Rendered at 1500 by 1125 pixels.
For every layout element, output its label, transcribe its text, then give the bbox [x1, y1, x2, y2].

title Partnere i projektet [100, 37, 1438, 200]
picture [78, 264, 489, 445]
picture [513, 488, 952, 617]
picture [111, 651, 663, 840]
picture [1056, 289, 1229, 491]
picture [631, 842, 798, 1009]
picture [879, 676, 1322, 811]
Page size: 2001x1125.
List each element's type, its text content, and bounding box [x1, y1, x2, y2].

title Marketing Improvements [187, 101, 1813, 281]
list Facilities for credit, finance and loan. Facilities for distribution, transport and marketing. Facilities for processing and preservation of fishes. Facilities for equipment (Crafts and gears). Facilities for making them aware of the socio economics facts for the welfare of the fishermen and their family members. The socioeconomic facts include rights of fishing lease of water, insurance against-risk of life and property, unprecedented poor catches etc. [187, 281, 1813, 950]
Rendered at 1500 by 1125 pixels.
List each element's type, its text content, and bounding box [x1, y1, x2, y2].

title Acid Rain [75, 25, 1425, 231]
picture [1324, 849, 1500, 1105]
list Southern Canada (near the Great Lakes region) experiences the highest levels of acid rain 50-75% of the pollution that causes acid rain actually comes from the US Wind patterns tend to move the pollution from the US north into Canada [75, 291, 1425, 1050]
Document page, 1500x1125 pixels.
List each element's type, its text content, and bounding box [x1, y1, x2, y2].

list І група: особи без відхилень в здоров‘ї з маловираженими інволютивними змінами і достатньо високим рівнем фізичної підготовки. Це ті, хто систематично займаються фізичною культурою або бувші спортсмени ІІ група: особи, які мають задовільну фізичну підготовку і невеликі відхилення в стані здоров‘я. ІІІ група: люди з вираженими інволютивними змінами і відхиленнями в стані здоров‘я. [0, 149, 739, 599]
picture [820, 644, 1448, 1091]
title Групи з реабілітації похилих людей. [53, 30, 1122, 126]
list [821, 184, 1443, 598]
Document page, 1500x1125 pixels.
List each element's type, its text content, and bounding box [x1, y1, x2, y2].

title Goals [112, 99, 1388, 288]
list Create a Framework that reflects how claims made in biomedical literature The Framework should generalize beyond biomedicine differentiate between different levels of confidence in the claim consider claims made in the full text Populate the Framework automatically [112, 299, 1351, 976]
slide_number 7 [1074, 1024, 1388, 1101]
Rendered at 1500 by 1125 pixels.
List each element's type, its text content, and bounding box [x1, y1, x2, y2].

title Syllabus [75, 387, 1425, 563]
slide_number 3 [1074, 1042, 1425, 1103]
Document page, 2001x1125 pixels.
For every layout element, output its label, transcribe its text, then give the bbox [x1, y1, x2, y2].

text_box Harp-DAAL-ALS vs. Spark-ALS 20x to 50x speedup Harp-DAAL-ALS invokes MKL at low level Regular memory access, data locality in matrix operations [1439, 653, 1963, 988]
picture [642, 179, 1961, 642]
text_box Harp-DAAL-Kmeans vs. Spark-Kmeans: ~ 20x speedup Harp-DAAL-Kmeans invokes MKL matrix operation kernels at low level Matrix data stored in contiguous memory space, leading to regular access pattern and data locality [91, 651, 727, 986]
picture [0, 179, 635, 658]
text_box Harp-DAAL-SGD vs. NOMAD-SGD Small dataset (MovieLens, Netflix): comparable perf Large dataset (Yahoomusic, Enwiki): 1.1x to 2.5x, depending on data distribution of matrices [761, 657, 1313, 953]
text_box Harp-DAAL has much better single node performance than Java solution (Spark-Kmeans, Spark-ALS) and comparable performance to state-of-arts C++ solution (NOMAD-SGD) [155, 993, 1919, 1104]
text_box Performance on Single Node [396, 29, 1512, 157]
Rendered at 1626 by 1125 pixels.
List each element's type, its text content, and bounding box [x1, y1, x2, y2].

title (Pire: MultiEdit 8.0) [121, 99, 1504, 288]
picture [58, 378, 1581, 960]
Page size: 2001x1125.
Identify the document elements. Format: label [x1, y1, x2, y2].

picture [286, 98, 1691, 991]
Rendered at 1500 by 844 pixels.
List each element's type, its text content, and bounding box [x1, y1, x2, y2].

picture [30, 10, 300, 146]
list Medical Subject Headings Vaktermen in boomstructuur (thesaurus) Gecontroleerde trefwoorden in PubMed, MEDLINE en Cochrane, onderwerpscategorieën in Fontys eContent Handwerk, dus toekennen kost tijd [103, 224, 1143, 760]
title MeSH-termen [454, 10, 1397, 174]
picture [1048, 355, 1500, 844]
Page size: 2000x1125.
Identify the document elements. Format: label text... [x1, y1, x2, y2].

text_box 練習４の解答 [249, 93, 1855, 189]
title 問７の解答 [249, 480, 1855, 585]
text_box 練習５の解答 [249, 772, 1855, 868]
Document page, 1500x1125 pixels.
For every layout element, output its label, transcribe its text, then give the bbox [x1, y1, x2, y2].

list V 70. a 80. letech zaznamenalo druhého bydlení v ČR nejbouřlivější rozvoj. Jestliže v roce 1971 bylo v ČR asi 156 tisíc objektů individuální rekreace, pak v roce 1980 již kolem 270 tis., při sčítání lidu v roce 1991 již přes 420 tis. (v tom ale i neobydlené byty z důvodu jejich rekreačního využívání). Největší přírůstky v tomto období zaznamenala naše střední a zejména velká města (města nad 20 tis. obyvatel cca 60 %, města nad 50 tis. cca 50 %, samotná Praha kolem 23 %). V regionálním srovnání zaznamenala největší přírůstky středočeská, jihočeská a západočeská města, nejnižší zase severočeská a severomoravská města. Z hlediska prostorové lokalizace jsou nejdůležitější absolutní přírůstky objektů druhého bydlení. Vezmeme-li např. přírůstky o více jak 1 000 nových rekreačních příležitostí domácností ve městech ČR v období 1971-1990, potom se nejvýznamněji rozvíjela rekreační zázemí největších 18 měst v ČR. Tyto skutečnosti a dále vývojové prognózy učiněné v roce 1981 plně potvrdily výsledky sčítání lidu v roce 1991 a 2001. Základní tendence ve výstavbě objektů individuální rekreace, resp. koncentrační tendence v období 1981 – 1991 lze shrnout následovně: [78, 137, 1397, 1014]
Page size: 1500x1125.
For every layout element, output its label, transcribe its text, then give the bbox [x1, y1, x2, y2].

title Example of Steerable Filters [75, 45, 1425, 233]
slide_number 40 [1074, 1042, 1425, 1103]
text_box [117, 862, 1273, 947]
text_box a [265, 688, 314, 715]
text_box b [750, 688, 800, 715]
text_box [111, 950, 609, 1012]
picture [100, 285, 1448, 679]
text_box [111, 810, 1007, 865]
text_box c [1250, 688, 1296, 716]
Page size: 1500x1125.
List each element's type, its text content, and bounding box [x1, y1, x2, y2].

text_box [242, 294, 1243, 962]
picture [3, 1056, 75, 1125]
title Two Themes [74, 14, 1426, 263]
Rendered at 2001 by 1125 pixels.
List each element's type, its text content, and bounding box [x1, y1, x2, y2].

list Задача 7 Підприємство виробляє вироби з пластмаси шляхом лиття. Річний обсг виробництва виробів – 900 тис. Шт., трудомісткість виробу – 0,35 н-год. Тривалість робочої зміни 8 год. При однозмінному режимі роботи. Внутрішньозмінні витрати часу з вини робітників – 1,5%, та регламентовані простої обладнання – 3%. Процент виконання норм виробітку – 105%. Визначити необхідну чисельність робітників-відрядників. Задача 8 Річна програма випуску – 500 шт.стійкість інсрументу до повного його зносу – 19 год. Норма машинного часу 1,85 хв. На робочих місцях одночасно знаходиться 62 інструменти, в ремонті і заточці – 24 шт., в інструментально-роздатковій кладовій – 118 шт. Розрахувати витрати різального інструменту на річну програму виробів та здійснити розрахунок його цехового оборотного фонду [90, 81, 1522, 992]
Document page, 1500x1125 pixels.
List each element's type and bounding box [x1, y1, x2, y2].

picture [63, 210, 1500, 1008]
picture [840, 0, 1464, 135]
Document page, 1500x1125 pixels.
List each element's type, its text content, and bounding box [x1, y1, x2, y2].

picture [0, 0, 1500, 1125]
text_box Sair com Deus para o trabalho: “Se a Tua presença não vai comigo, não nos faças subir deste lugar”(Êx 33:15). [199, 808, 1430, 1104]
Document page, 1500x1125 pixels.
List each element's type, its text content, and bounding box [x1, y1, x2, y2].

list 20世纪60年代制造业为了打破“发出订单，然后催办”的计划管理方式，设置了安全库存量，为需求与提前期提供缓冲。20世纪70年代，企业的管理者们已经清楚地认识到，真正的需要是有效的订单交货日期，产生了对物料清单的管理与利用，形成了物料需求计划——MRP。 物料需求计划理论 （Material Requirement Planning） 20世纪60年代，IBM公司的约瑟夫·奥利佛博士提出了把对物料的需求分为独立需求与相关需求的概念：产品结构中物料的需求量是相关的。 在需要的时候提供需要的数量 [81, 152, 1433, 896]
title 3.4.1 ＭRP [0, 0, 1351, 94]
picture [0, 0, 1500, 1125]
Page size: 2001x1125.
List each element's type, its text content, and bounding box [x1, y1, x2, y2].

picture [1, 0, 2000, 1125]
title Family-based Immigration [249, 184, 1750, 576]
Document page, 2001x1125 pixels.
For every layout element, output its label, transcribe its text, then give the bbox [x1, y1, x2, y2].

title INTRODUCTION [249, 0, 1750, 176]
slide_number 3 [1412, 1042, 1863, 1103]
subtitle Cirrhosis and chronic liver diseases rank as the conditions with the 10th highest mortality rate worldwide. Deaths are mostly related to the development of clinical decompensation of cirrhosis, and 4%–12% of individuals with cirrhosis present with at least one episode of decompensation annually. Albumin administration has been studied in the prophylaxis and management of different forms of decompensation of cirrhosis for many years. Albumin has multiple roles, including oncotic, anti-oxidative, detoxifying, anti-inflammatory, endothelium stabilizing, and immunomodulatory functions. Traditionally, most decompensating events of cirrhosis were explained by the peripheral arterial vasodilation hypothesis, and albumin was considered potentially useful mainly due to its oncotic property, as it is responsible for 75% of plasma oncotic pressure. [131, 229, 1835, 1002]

» **To-do item**: From the listing above, the lines starting with the one that has "Rendered at 1626 by 1125 pixels." and running through the one that has "Rendered at 1500 by 844 pixels." should be copied exactly, ends included.

» **Solution for this task**:
Rendered at 1626 by 1125 pixels.
List each element's type, its text content, and bounding box [x1, y1, x2, y2].

title (Pire: MultiEdit 8.0) [121, 99, 1504, 288]
picture [58, 378, 1581, 960]
Page size: 2001x1125.
Identify the document elements. Format: label [x1, y1, x2, y2].

picture [286, 98, 1691, 991]
Rendered at 1500 by 844 pixels.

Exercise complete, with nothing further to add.